Sciolaro expects AI to increasingly automate routine communication and administrative follow-ups. “When organizations use data to confirm that employees have received and understand updates, managers are freed from repetitive tasks and can focus more on coaching, problem solving and high-value conversations that require human judgment,” he said.
By 2026, managers will be able to entrust AI with many activities, including taking meeting notes, tracking employee performance, scheduling and completing initial drafts of reports and forecasts.
“This will allow managers to focus on more strategic activities, but will also introduce more accountability as they will need to monitor AI performance, validate the outcome and ensure it is in the best interest of the organization,” said Baruch Labunski, founder of Rank Secure, a Toronto-based digital marketing firm. “AI won’t eliminate the workload, but it will enable a more complicated and higher order of operational thought.”
By 2026, most companies will also be looking to integrate AI into their core business activities, rather than keeping it on a pilot basis as they do now. “AI will be embedded in HR administrative functions, project management software, CRM systems, AI Insight dashboards and other key business areas,” Labunski said. “For managers, this means even more time demands as they are expected to act on AI insights, guide teams to adapt to process changes, and perform dual role and people management simultaneously.”
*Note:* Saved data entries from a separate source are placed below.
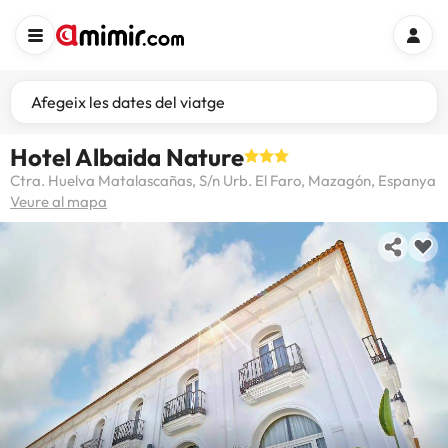
Afegeix les dates del viatge
Hotel Albaida Nature
Ctra. Huelva Matalascañas, S/n Urb. El Faro, Mazagón, Espanya
Veure al mapa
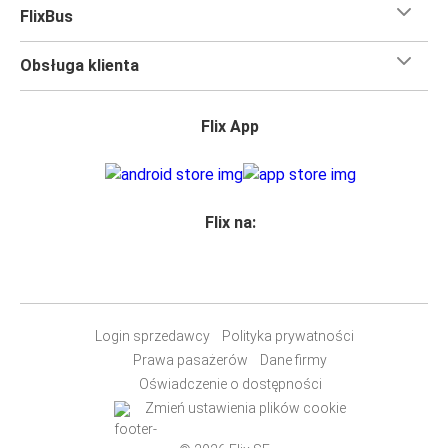
FlixBus
Obsługa klienta
Flix App
Flix na:
Login sprzedawcy
Polityka prywatności
Prawa pasażerów
Dane firmy
Oświadczenie o dostępności
Zmień ustawienia plików cookie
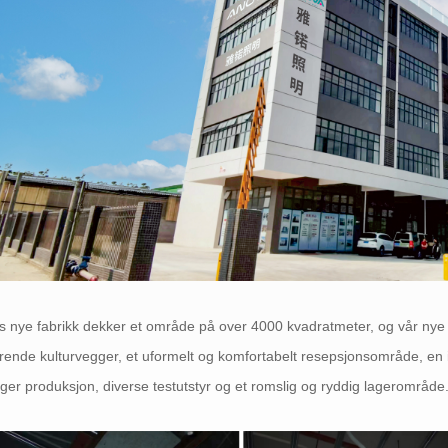
 nye fabrikk dekker et område på over 4000 kvadratmeter, og vår nye fa
rende kulturvegger, et uformelt og komfortabelt resepsjonsområde, en inte
ger produksjon, diverse testutstyr og et romslig og ryddig lagerområde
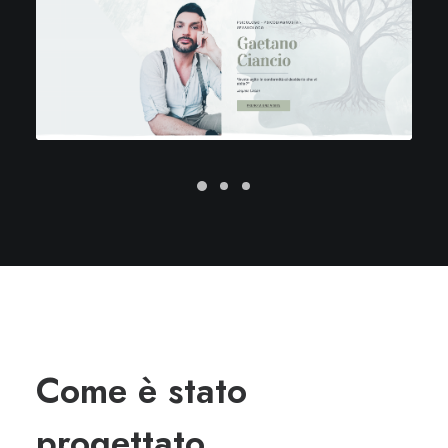
Come è stato
progettato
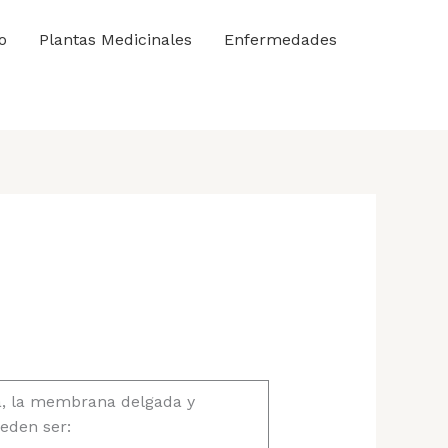
o
Plantas Medicinales
Enfermedades
va, la membrana delgada y
ueden ser:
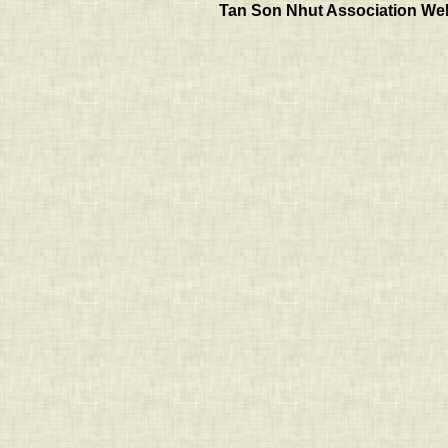
Tan Son Nhut Association Web 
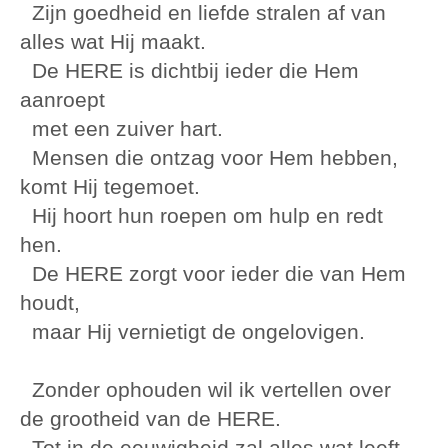
Zijn goedheid en liefde stralen af van
alles wat Hij maakt.
De HERE is dichtbij ieder die Hem
aanroept
met een zuiver hart.
Mensen die ontzag voor Hem hebben,
komt Hij tegemoet.
Hij hoort hun roepen om hulp en redt
hen.
De HERE zorgt voor ieder die van Hem
houdt,
maar Hij vernietigt de ongelovigen.
Zonder ophouden wil ik vertellen over
de grootheid van de HERE.
Tot in de eeuwigheid zal alles wat leeft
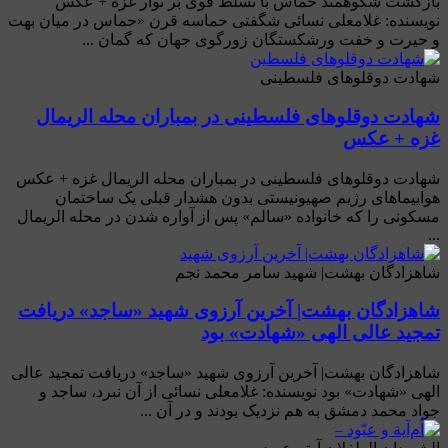
بازگشت شکوهمند حماس با تسلط قوی بر نوار غزه + عکس
نویسنده: غلامعلی نسائی شگفتی حماسه قرن «حماس در میان بهت
و حیرت و خفت ورشکستگان زورگوی جهان که گمان ...
شهادت دوقلوهای فلسطینی
شهادت دوقلوهای فلسطینی در بمباران محله الریمال
غزه + عکس
شهادت دوقلوهای فلسطینی در بمباران محله الریمال غزه + عکس
هواپیماهای رژیم صهیونیستی بدون هشدار قبلی یک ساختمان
مسکونی را که خانواده «سالم» پس از آواره شدن در محله الریمال
...
شاهزادگان بهشت| شهید سامر محمد نجم
شاهزادگان بهشت​​| آخرین آرزوی شهید «ساجد» دریافت
تمجید عالی الهی «شهادت» بود
شاهزادگان بهشت​​| آخرین آرزوی شهید «ساجد» دریافت تمجید عالی
الهی «شهادت» بود نویسنده: غلامعلی نسائی از آن نبرد، ساجد و
جواد محمد دمشق به هم نزدیک بودند و در آن ...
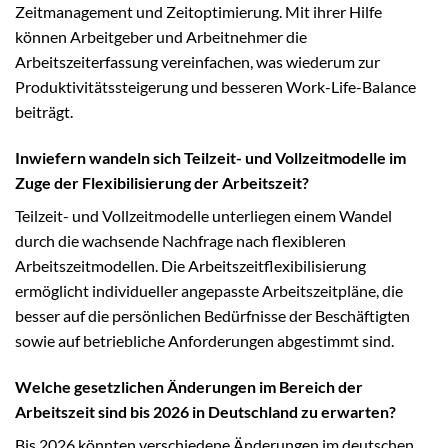
Zeitmanagement und Zeitoptimierung. Mit ihrer Hilfe
können Arbeitgeber und Arbeitnehmer die
Arbeitszeiterfassung vereinfachen, was wiederum zur
Produktivitätssteigerung und besseren Work-Life-Balance
beiträgt.
Inwiefern wandeln sich Teilzeit- und Vollzeitmodelle im
Zuge der Flexibilisierung der Arbeitszeit?
Teilzeit- und Vollzeitmodelle unterliegen einem Wandel
durch die wachsende Nachfrage nach flexibleren
Arbeitszeitmodellen. Die Arbeitszeitflexibilisierung
ermöglicht individueller angepasste Arbeitszeitpläne, die
besser auf die persönlichen Bedürfnisse der Beschäftigten
sowie auf betriebliche Anforderungen abgestimmt sind.
Welche gesetzlichen Änderungen im Bereich der
Arbeitszeit sind bis 2026 in Deutschland zu erwarten?
Bis 2026 könnten verschiedene Änderungen im deutschen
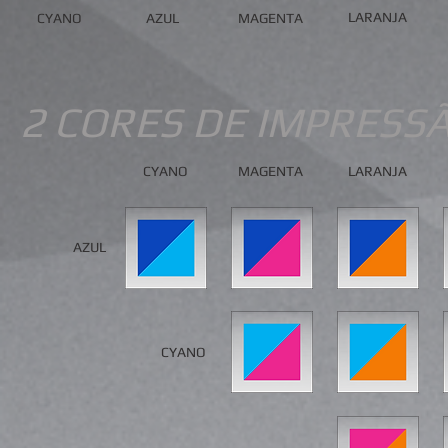
LARANJA
CYANO
AZUL
MAGENTA
2 CORES DE IMPRESS
CYANO
MAGENTA
LARANJA
AZUL
CYANO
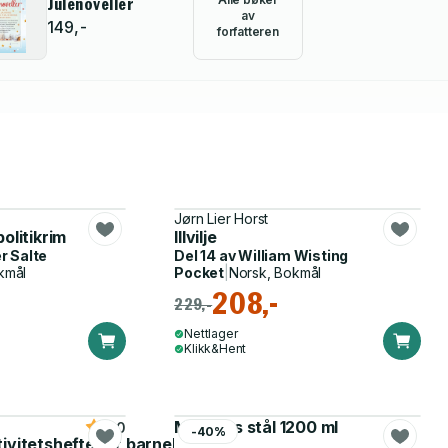
Julenoveller
av
149,-
forfatteren
Jørn Lier Horst
olitikrim
Illvilje
r Salte
Del 14 av
William Wisting
kmål
Pocket
|
Norsk, Bokmål
208,-
229,-
Nettlager
Klikk&Hent
Matboks stål 1200 ml
5.0
-40%
tivitetshefte for barnehagen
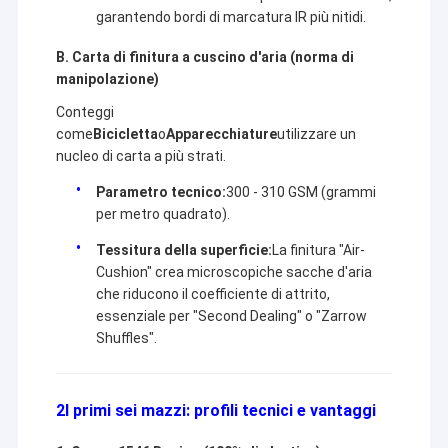
garantendo bordi di marcatura IR più nitidi.
B. Carta di finitura a cuscino d'aria (norma di
manipolazione)
Conteggi
come
Bicicletta
o
Apparecchiature
utilizzare un
nucleo di carta a più strati.
Parametro tecnico:
300 - 310 GSM (grammi
per metro quadrato).
Tessitura della superficie:
La finitura "Air-
Cushion" crea microscopiche sacche d'aria
che riducono il coefficiente di attrito,
essenziale per "Second Dealing" o "Zarrow
Shuffles".
2I primi sei mazzi: profili tecnici e vantaggi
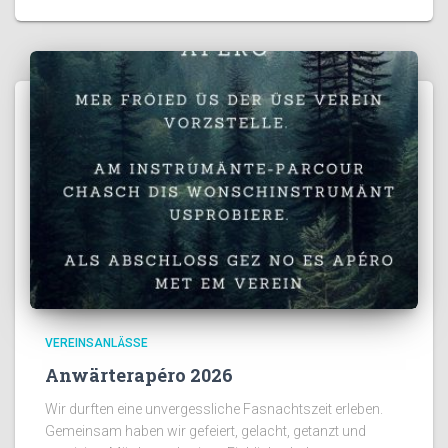
VEREINSANLÄSSE
Anwärterapéro 2026
Wir durften eine unvergessliche Fasnachtszeit erleben.
Gemeinsam haben wir gefeiert, gelacht, getanzt und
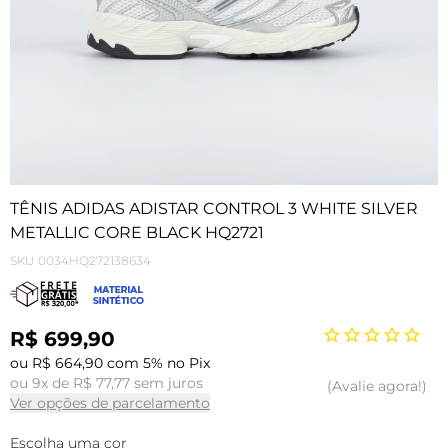
TÊNIS ADIDAS ADISTAR CONTROL 3 WHITE SILVER
METALLIC CORE BLACK HQ2721
SKU
0034HQ272138634
R$ 699,90
ou R$ 664,90 com 5% no Pix
ou 9x de R$ 77,77 sem juros
Avalie agora!
Ver opções de parcelamento
Escolha uma cor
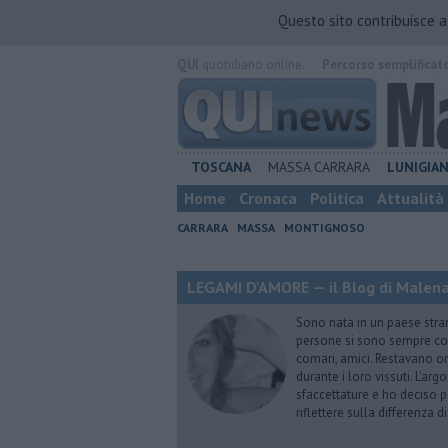
Questo sito contribuisce 
QUI
quotidiano online.
Percorso semplificat
TOSCANA
MASSA CARRARA
LUNIGIA
Home
Cronaca
Politica
Attualità
CARRARA
MASSA
MONTIGNOSO
LEGAMI D'AMORE — il Blog di Malena 
Sono nata in un paese stran
persone si sono sempre conf
comari, amici. Restavano or
durante i loro vissuti. L'ar
sfaccettature e ho deciso p
riflettere sulla differenza d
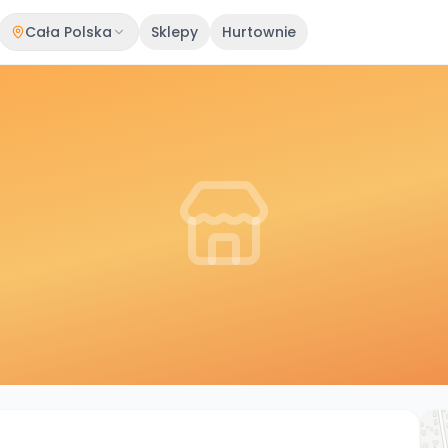
Cała Polska
Sklepy
Hurtownie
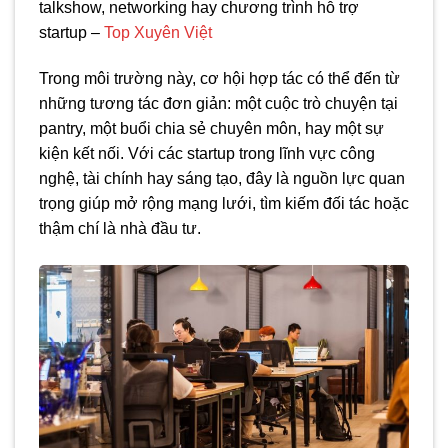
talkshow, networking hay chương trình hỗ trợ
startup –
Top Xuyên Việt
Trong môi trường này, cơ hội hợp tác có thể đến từ
những tương tác đơn giản: một cuộc trò chuyện tại
pantry, một buổi chia sẻ chuyên môn, hay một sự
kiện kết nối. Với các startup trong lĩnh vực công
nghệ, tài chính hay sáng tạo, đây là nguồn lực quan
trọng giúp mở rộng mạng lưới, tìm kiếm đối tác hoặc
thậm chí là nhà đầu tư.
Workplace experts say the most effective corporate AI plans focus on reducing friction, not replacing people. “That’s why it’s important to be clear with teams that AI and digital tools are there to reduce the burden, not to replace the human role of leadership,” said Sciolaro.
Managers should focus on using AI to handle routine and repetitive work while being transparent with teams about how these tools are being used. “When AI reduces the administrative burden and provides clarity about who has received and understood information, managers regain time to focus on training, problem solving and building trust, the parts of the job that matter most,” added Sciolaro.
Managers also need to see AI as a stakeholder, rather than an easy path to automated results.
“AI could be used to automate repetitive tasks and complete the preparatory work to recognize patterns, but leave the decision to automate task outcomes to people,” Labunski noted. “Spend the time up front to learn the systems, set the boundaries of what the AI is responsible for and what people will be responsible for.”
Managers will ease burnout on their teams, provide more clarity on work tasks that need to be completed, and use AI “to increase the value of the work done rather than adding more complexity,” he added.
Managers should also apply AI tools to their own workflows before asking team members to adapt.
Spiers said he has first tested each AI tool on his own tasks, which built credibility and helped identify real challenges. “Don’t just focus on efficiency,” he said. “The most successful managers are using AI to achieve results that were previously unattainable, rather than simply increasing speed.”
At Asana, the company has deployed more than 15 AI agents built specifically for marketing and plans to expand that by 2026. “For our managers, the focus is shifting from driving AI adoption to redesigning workflows with AI as an integral part,” Spiers said. “Managers need to reconsider work areas, redefine quality standards and identify which human skills will be most valuable. Work is not shrinking, but it is changing.”
As 2025 approaches, change is in the air for team leaders tasked with managing AI, their newest employee, alongside human staff.
“As companies rely on AI in 2026, they will increasingly apply it to operational work such as distributing information, tracking insights and eliminating redundant tasks,” Sciolaro noted. “This shift allows managers to move away from acting as a transmitter of messages and toward the leadership, context-setting and decision-making work that only humans can do.”